Self-consistent non-linear eigenproblem

104 Views Asked by At

Given two Hermitian matrices $\mathbf{A}$ and $\mathbf{B}$ of dimension $M \times M$, search for a set of $N \leq M$ orthonormal vectors $\mathbf{v}_n$ for which

$$\left( a_n \mathbf{A}+\mathbf{B} \right) \mathbf{v}_n=\lambda_n \mathbf{v}_n\;$$

where $\;a_n=\mathbf{v}_n^\dagger \mathbf{A} \mathbf{v}_n$, holds such that $\sum_n \lambda_n \rightarrow \max$.

Here, $\dagger$ denotes the complex conjugate transpose of a matrix/vector.

Is this problem solvable and if, how to solve it?

My thoughts so far:

First, the problem makes sense. Since $\mathbf{A}$ and $\mathbf{B}$ are hermitian both the $a_n$ and $\lambda_n$ are real and it makes sense to ask for the maximum of the sum.

My first idea was to solve the problem iteratively:
For each $n=1,\dots,N$ guess an initial $a_n$ (e.g. $a_n=1$), solve the eigenvalue problem and choose as $\mathbf{v}_n$ the eigenvector corresponding to the $n$-th largest eigenvalue $\lambda_n$, with this update $a_n$ and reiterate until self-consistency is reached. The problem with this method (besides possible convergence issues) is that each $\mathbf{v}_n$ comes from an individual diagonalization and thus the resulting $\mathbf{v}_n$ are not necessarily orthogonal.

The second idea/question that came to my mind was if the problem can be cast into a non-linear (quadratic?) eigenproblem that then can be solved with standard techniques?

Thank you very much for your suggestions, comments and advice!
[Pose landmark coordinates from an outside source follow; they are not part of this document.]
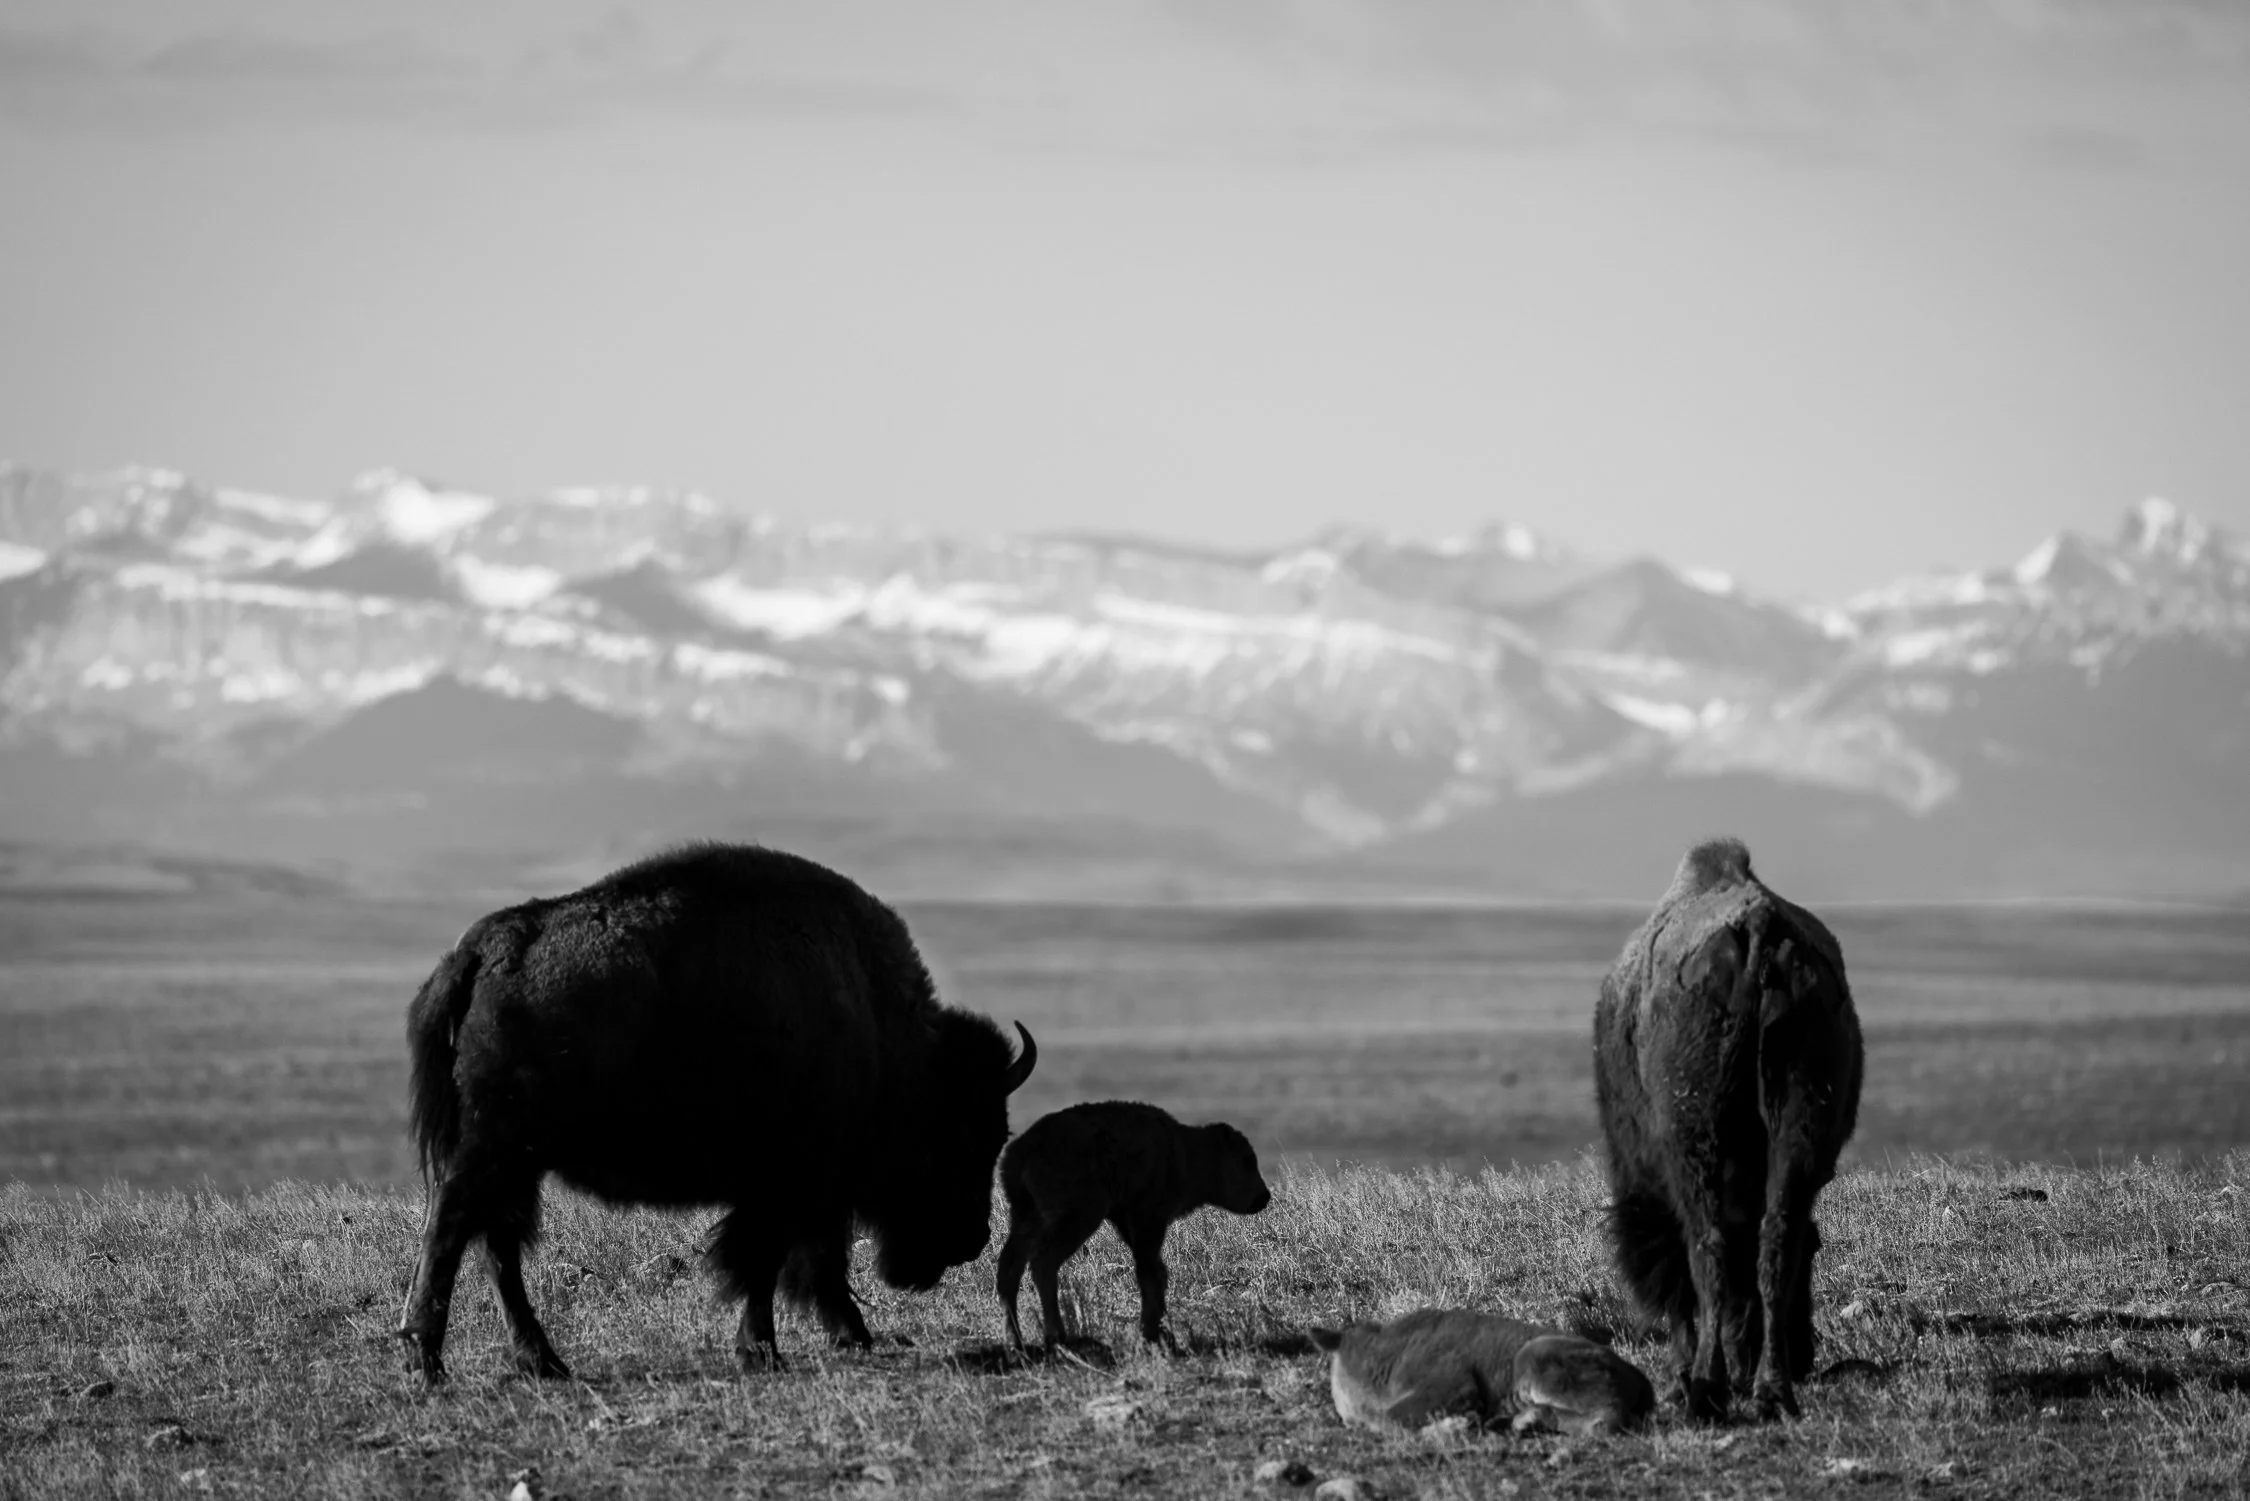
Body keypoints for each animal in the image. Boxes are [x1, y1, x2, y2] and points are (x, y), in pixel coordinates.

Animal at [395, 842, 1037, 1381]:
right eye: (960, 1135)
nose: (972, 1240)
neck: (879, 1031)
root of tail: (483, 949)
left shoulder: (804, 1188)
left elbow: (804, 1259)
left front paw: (844, 1334)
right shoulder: (789, 1183)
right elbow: (767, 1262)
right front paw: (765, 1350)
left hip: (514, 1161)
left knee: (497, 1243)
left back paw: (542, 1360)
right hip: (495, 1148)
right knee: (453, 1230)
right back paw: (428, 1359)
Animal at [1592, 837, 1863, 1422]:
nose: (1807, 1357)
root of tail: (1759, 931)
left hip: (1700, 1145)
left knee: (1708, 1249)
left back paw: (1706, 1390)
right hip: (1800, 1127)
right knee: (1777, 1241)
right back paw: (1771, 1391)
P.S. (go on reading if you are interested in the origin of the problem)
This problem comes from an optimization problem in quantum physics. In the following, I will use the Bra-Ket notation commonly used in physics ($\langle f|g \rangle = \int \mathrm{d}\mathbf{r}\; f^\ast(\mathbf{r}) g(\mathbf{r})$ with $\ast$ denoting the complex conjugate). The goal is to minimize the functional $$\Omega[\lbrace w_n\rbrace ] = \sum_n [\langle w_n|\hat{\mathbf{R}}^2|w_n \rangle - \langle w_n|\hat{\mathbf{R}}|w_n \rangle^2]\rightarrow \mathrm{min}\;,$$ where $\hat{\mathbf{R}}$ is an operator and $\lbrace|w_n\rangle \rbrace$ a set of $N$ orthonormal states/functions ($\langle w_m|w_n \rangle = \delta_{mn}$). Taking the derivative $$\frac{\delta \Omega}{\delta w_n^\ast} = \hat{\mathbf{R}}^2 |w_n\rangle - 2\langle w_n|\hat{\mathbf{R}}|w_n \rangle \hat{\mathbf{R}} |w_n\rangle$$ and adding orthonormality as a constraint with Lagrangian multipliers $\Lambda_{mn}$, we need to solve $$\frac{\delta \Omega}{\delta w_n^\ast} + \sum_m \Lambda_{mn}\frac{\delta}{\delta w_n^\ast}[\langle w_n|w_m\rangle - \delta_{mn}] = 0\;.$$ Using a unitary transformation that diagonalizes $\Lambda$, this can be written as $$\frac{\delta \Omega}{\delta w_n^\ast} + \lambda_n |w_n\rangle = 0\;.$$ Now, expressing the states in an orthonormal basis $\lbrace|g_i\rangle\rbrace$ ($|w_n\rangle = \sum_{i=1}^M v_{in}|g_i\rangle$), this leads me to the above stated problem with the matrices $\mathbf{A}$ and $\mathbf{B}$ being the follwing matrix elements of the operators $A_{ij} = \sqrt{2}\langle g_i|\hat{\mathbf{R}}|g_j\rangle$ and $B_{ij} = -\langle g_i|\hat{\mathbf{R}}^2|g_j\rangle$.